Jangan sampai, akibat investasi perusahaan besar justru mengabaikan lahan pertanian setempat. Dalam cakupan yang lebih luas, PAN berpandangan terjadinya ketimpangan kepemilikan struktur agraria dan abainya sistem proteksi terhadap petani serta minimnya spirit produksi dan pengembangan sektor pertanian menjadi salah satu penyebab terjadinya ketergantungan impor terutama pangan. Petani kehilangan tanahnya sebagai alat produksi atau negara tidak melaksanakan amanat Undang-Undang Pokok Agraria tahun 1960.
Memang, persoalan kita kompleks sekali dan tidak bisa diselesaikan dengan tambal sulam. Semuanya harus berintegrasi dan bersinergi dengan semangat melaksanakan ketentuan sesuai amanat pasal 33 UUD 1945. Tidak cukup hanya political will tetapi juga harus ada political action, dan political courage.
Oleh sebab itu, dalam Rakernas lalu sudah disampaikan bahwa reformasi agraria menjadi kebijakan politik ekonomi PAN untuk menata kembali ketimpangan penguasaan, pemilikan, penggunaan dan pemanfaatan lahan di Indonesia.
Bagaimana posisi PAN soal kemandirian pengelolaan energi?
Dalam hal kemandirian migas, PAN juga terus berjuang secara bertahap membangun kemandirian ekonomi migas kita. Seperti yang sering disampaikan kader PAN, kita harus meninjau ulang kontrak-kontrak migas yang merugikan negara selama ini.
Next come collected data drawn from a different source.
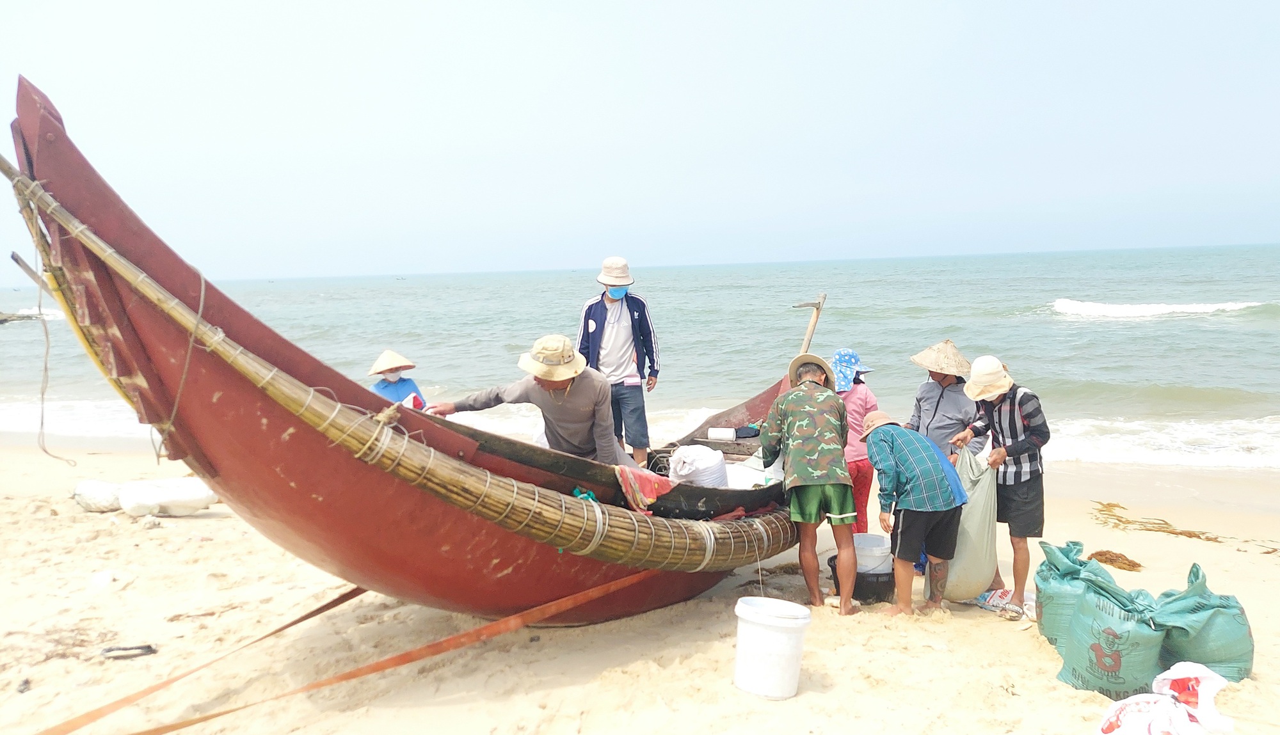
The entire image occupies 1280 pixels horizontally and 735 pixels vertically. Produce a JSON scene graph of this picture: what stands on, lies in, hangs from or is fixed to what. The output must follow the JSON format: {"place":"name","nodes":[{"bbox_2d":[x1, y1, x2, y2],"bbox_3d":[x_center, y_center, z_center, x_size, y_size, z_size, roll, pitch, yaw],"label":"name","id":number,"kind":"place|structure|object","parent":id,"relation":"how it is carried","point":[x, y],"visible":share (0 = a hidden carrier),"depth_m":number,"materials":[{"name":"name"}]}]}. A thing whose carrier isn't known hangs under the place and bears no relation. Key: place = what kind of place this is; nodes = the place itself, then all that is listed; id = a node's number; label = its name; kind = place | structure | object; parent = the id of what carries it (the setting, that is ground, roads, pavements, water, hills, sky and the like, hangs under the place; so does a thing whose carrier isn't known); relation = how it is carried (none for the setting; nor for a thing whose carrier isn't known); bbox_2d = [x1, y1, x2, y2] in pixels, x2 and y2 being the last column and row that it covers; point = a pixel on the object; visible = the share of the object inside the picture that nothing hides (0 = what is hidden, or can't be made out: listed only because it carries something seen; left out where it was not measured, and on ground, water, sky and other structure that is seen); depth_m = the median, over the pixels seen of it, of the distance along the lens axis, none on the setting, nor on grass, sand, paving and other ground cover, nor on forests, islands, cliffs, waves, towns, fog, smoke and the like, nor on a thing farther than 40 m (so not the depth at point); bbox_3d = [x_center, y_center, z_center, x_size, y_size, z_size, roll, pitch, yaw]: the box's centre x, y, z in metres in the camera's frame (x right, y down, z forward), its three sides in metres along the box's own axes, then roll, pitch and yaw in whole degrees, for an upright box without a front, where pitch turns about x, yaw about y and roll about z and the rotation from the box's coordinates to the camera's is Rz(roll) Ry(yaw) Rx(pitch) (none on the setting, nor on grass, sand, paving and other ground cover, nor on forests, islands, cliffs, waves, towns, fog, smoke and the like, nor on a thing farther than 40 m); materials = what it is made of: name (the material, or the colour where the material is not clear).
{"place":"outdoors","nodes":[
{"label":"outdoors","id":0,"kind":"place"},
{"bbox_2d":[0,243,1279,473],"label":"sea","id":1,"kind":"structure","parent":0,"point":[1110,332],"materials":[{"name":"liquid"}]},
{"bbox_2d":[0,310,42,323],"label":"rock","id":2,"kind":"object","parent":1,"relation":"in","point":[3,320],"visible":0.88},
{"bbox_2d":[1048,298,1262,318],"label":"wave","id":3,"kind":"object","parent":1,"relation":"in","point":[1128,309],"visible":0.9,"materials":[{"name":"white liquid"}]},
{"bbox_2d":[0,433,1279,734],"label":"sand beach","id":4,"kind":"structure","parent":0,"point":[207,552],"materials":[{"name":"beige sand"}]},
{"bbox_2d":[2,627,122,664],"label":"seaweed","id":5,"kind":"object","parent":4,"relation":"on","point":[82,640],"visible":0.78,"depth_m":4.80,"materials":[{"name":"brown"}]},
{"bbox_2d":[73,480,123,512],"bbox_3d":[-4.878,1.154,8.086,0.504,0.282,0.445,1,6,19],"label":"white sack","id":6,"kind":"object","parent":4,"relation":"on","point":[109,503],"visible":0.81,"depth_m":7.93,"materials":[{"name":"white"}]},
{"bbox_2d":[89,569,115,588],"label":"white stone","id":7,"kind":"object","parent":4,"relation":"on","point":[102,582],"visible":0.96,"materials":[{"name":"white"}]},
{"bbox_2d":[100,643,158,659],"bbox_3d":[-2.775,1.539,4.814,0.321,0.058,0.137,-2,6,-9],"label":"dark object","id":8,"kind":"object","parent":4,"relation":"on","point":[149,648],"visible":0.97,"depth_m":4.79,"materials":[{"name":"black"}]},
{"bbox_2d":[117,476,216,517],"bbox_3d":[-4.168,1.134,7.834,0.747,0.329,0.522,1,6,18],"label":"white sack","id":9,"kind":"object","parent":4,"relation":"on","point":[165,500],"visible":0.98,"depth_m":7.70,"materials":[{"name":"white plastic"}]},
{"bbox_2d":[368,349,428,409],"bbox_3d":[-1.967,0.407,7.106,0.535,1.158,0.527,0,6,8],"label":"person","id":10,"kind":"object","parent":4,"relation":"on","point":[383,388],"visible":0.42,"depth_m":7.04},
{"bbox_2d":[0,80,815,624],"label":"boat","id":11,"kind":"object","parent":4,"relation":"on","point":[52,143],"visible":0.73,"depth_m":3.97,"materials":[{"name":"wood"}]},
{"bbox_2d":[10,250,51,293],"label":"wooden stick","id":12,"kind":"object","parent":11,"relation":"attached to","point":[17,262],"visible":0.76,"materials":[{"name":"wood"}]},
{"bbox_2d":[17,208,77,467],"bbox_3d":[-2.703,-0.109,4.014,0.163,1.150,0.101,2,7,29],"label":"rope","id":13,"kind":"object","parent":11,"relation":"hanging from","point":[42,421],"visible":0.95,"depth_m":4.02,"materials":[{"name":"beige"}]},
{"bbox_2d":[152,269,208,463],"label":"rope","id":14,"kind":"object","parent":11,"relation":"hanging from","point":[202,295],"visible":0.88,"depth_m":3.90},
{"bbox_2d":[41,585,368,734],"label":"orange strap","id":15,"kind":"object","parent":11,"relation":"attached to","point":[301,619],"visible":0.98,"depth_m":4.41,"materials":[{"name":"orange fabric"}]},
{"bbox_2d":[85,569,661,734],"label":"orange strap","id":16,"kind":"object","parent":11,"relation":"attached to","point":[420,649],"visible":0.98,"depth_m":4.16,"materials":[{"name":"orange fabric"}]},
{"bbox_2d":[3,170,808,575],"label":"bamboo pole","id":17,"kind":"object","parent":11,"relation":"attached to","point":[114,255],"visible":0.83,"depth_m":4.12,"materials":[{"name":"brown wood"}]},
{"bbox_2d":[429,332,628,462],"bbox_3d":[-0.609,0.343,5.246,1.175,1.169,0.680,2,7,27],"label":"man","id":18,"kind":"object","parent":11,"relation":"in","point":[568,384],"visible":0.73,"depth_m":5.11},
{"bbox_2d":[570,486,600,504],"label":"teal cloth","id":19,"kind":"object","parent":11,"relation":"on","point":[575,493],"visible":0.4,"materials":[{"name":"teal fabric"}]},
{"bbox_2d":[579,257,659,463],"bbox_3d":[-0.179,-0.015,6.738,0.649,1.637,0.585,0,6,8],"label":"man","id":20,"kind":"object","parent":11,"relation":"in","point":[607,325],"visible":0.93,"depth_m":6.64},
{"bbox_2d":[612,464,675,513],"bbox_3d":[0.017,0.671,4.940,0.353,0.228,0.380,0,6,8],"label":"red cloth","id":21,"kind":"object","parent":11,"relation":"on","point":[653,493],"visible":0.83,"depth_m":4.87,"materials":[{"name":"red fabric"}]},
{"bbox_2d":[668,444,727,486],"bbox_3d":[0.397,0.689,6.006,0.402,0.344,0.413,1,6,18],"label":"white sack","id":22,"kind":"object","parent":11,"relation":"in","point":[679,454],"visible":0.9,"depth_m":5.88,"materials":[{"name":"white plastic"}]},
{"bbox_2d":[707,427,735,441],"bbox_3d":[0.671,0.554,7.308,0.243,0.123,0.171,0,6,8],"label":"white container","id":23,"kind":"object","parent":11,"relation":"in","point":[725,435],"visible":0.98,"depth_m":7.25,"materials":[{"name":"white plastic"}]},
{"bbox_2d":[725,462,776,489],"bbox_3d":[0.720,0.802,6.278,0.425,0.228,0.434,2,7,29],"label":"white sack","id":24,"kind":"object","parent":11,"relation":"in","point":[748,484],"visible":0.47,"depth_m":6.17,"materials":[{"name":"white plastic"}]},
{"bbox_2d":[791,293,826,352],"bbox_3d":[1.344,-0.047,7.141,0.237,1.097,0.496,2,7,25],"label":"wooden pole","id":25,"kind":"object","parent":11,"relation":"attached to","point":[818,306],"visible":0.78,"depth_m":7.07,"materials":[{"name":"brown wood"}]},
{"bbox_2d":[732,598,812,699],"bbox_3d":[0.609,1.321,4.197,0.370,0.380,0.358,0,6,8],"label":"white bucket","id":26,"kind":"object","parent":4,"relation":"on","point":[799,622],"visible":0.98,"depth_m":4.08,"materials":[{"name":"white plastic"}]},
{"bbox_2d":[762,354,860,610],"bbox_3d":[1.044,0.688,5.395,0.569,1.494,0.739,0,6,8],"label":"man","id":27,"kind":"object","parent":4,"relation":"on","point":[799,500],"visible":0.99,"depth_m":5.23},
{"bbox_2d":[830,348,878,533],"bbox_3d":[1.480,0.603,6.436,0.522,1.460,0.600,0,6,8],"label":"woman","id":28,"kind":"object","parent":4,"relation":"on","point":[866,402],"visible":0.5,"depth_m":6.31},
{"bbox_2d":[828,554,897,604],"bbox_3d":[1.451,1.358,5.685,0.454,0.222,0.442,0,6,8],"label":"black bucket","id":29,"kind":"object","parent":4,"relation":"on","point":[857,587],"visible":0.49,"depth_m":5.54,"materials":[{"name":"black plastic"}]},
{"bbox_2d":[852,533,892,573],"bbox_3d":[1.468,1.207,5.666,0.333,0.231,0.326,-2,6,-6],"label":"white bucket","id":30,"kind":"object","parent":29,"relation":"in","point":[880,552],"visible":0.7,"depth_m":5.56,"materials":[{"name":"white plastic"}]},
{"bbox_2d":[862,410,970,616],"bbox_3d":[1.622,0.862,5.320,0.571,1.168,0.644,-3,6,-17],"label":"man","id":31,"kind":"object","parent":4,"relation":"on","point":[896,458],"visible":0.99,"depth_m":5.16},
{"bbox_2d":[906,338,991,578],"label":"person","id":32,"kind":"object","parent":4,"relation":"on","point":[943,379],"visible":0.63,"depth_m":5.89},
{"bbox_2d":[952,354,1049,619],"bbox_3d":[2.206,0.679,5.387,0.518,1.526,0.599,-4,7,-28],"label":"man","id":33,"kind":"object","parent":4,"relation":"on","point":[1033,437],"visible":0.88,"depth_m":5.24},
{"bbox_2d":[935,444,999,599],"bbox_3d":[2.000,0.939,5.479,0.444,0.893,0.563,0,6,8],"label":"sack","id":34,"kind":"object","parent":33,"relation":"in","point":[966,563],"visible":0.71,"depth_m":5.33,"materials":[{"name":"plastic"}]},
{"bbox_2d":[967,587,1034,616],"bbox_3d":[2.222,1.407,5.416,0.354,0.112,0.430,-6,8,-42],"label":"plastic bag","id":35,"kind":"object","parent":4,"relation":"on","point":[987,605],"visible":0.55,"depth_m":5.36,"materials":[{"name":"white plastic"}]},
{"bbox_2d":[1032,539,1111,646],"bbox_3d":[2.361,1.222,4.749,0.449,0.537,0.473,0,6,8],"label":"sack","id":36,"kind":"object","parent":4,"relation":"on","point":[1044,580],"visible":0.54,"depth_m":4.70,"materials":[{"name":"green plastic"}]},
{"bbox_2d":[1084,549,1142,571],"bbox_3d":[3.382,1.380,6.355,0.417,0.103,0.415,0,6,8],"label":"seaweed","id":37,"kind":"object","parent":4,"relation":"on","point":[1096,554],"visible":0.83,"depth_m":6.30,"materials":[{"name":"brown plant"}]},
{"bbox_2d":[1057,572,1169,698],"bbox_3d":[2.282,1.261,4.234,0.460,0.517,0.478,1,6,20],"label":"sack","id":38,"kind":"object","parent":4,"relation":"on","point":[1104,671],"visible":0.95,"depth_m":4.11,"materials":[{"name":"green plastic"}]},
{"bbox_2d":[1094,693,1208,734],"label":"white sack","id":39,"kind":"object","parent":4,"relation":"on","point":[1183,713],"visible":1,"depth_m":3.39,"materials":[{"name":"white plastic"}]},
{"bbox_2d":[1089,500,1279,554],"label":"seaweed","id":40,"kind":"object","parent":4,"relation":"on","point":[1172,533],"visible":0.91,"depth_m":7.38,"materials":[{"name":"brown plant"}]},
{"bbox_2d":[1154,661,1233,734],"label":"white sack","id":41,"kind":"object","parent":4,"relation":"on","point":[1207,694],"visible":0.82,"depth_m":3.42,"materials":[{"name":"white plastic"}]},
{"bbox_2d":[1151,564,1253,684],"bbox_3d":[2.698,1.242,4.293,0.437,0.504,0.469,0,6,8],"label":"sack","id":42,"kind":"object","parent":4,"relation":"on","point":[1202,633],"visible":0.84,"depth_m":4.17,"materials":[{"name":"green plastic"}]},
{"bbox_2d":[0,0,1279,279],"label":"sky","id":43,"kind":"structure","parent":0,"point":[552,6],"materials":[{"name":"blue"}]}
]}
Perlu ada kebijakan untuk menghentikan pengiriman dan penjualan bahan mineral mentah ke luar negeri. Perlu ada aturan yang memperketat terkait bea ekspor bahan tambang, pembatasan pintu masuk pelabuhan impor dan pengaturan kepemilikan saham perusahaan tambang asing.
Seperti Peraturan Pemerintah (PP) nomor 24 tahun 2012 yang merupakan revisi dari PP No. 23 tahun 2010, mengharuskan investor asing mendivestasikan kepemilikannya di perusahaan tambang yang beroperasi di Indonesia sehingga hanya tersisa 49 persen dari jumlah total sebelumnya.
Sebanyak 51 persen sahamnya wajib dimiliki perusahaan nasional maksimal pada tahun kesepuluh beroperasi. Periodenya adalah, divestasi 20 persen pada tahun keenam, 30 persen tahun ketujuh, 37 persen tahun kedelapan, 44 persen tahun kesembilan, dan 51 persen tahun kesepuluh. Dalam pandangan kami, itu semua dalam rangka menjaga kepentingan nasional ditengah arus globalisasi.
Anda optimis, Indonesia bisa mencapai kemandirian ekonomi?
Perjuangan ini bagi kami tidaklah mudah, tetapi PAN meyakini ini bisa terwujud jika sebagai sesama anak bangsa dengan sense of nationality mau bersama-sama memperjuangkannya.